Data:
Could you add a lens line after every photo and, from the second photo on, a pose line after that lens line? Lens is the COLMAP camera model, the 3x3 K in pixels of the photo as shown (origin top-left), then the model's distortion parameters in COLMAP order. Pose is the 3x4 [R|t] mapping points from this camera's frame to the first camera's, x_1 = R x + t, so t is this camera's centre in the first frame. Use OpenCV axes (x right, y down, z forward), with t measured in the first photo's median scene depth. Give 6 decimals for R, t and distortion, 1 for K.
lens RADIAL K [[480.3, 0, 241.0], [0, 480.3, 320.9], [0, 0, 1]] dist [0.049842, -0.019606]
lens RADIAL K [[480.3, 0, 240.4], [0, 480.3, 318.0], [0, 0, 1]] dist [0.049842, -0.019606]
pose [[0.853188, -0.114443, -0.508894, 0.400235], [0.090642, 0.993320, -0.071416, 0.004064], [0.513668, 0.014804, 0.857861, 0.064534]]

The problem: Copy every line of the material above word for word, changing nothing.

Solution to the exercise:
Could you add a lens line after every photo and, from the second photo on, a pose line after that lens line? Lens is the COLMAP camera model, the 3x3 K in pixels of the photo as shown (origin top-left), then the model's distortion parameters in COLMAP order. Pose is the 3x4 [R|t] mapping points from this camera's frame to the first camera's, x_1 = R x + t, so t is this camera's centre in the first frame. Use OpenCV axes (x right, y down, z forward), with t measured in the first photo's median scene depth. Give 6 decimals for R, t and distortion, 1 for K.
lens RADIAL K [[480.3, 0, 241.0], [0, 480.3, 320.9], [0, 0, 1]] dist [0.049842, -0.019606]
lens RADIAL K [[480.3, 0, 240.4], [0, 480.3, 318.0], [0, 0, 1]] dist [0.049842, -0.019606]
pose [[0.853188, -0.114443, -0.508894, 0.400235], [0.090642, 0.993320, -0.071416, 0.004064], [0.513668, 0.014804, 0.857861, 0.064534]]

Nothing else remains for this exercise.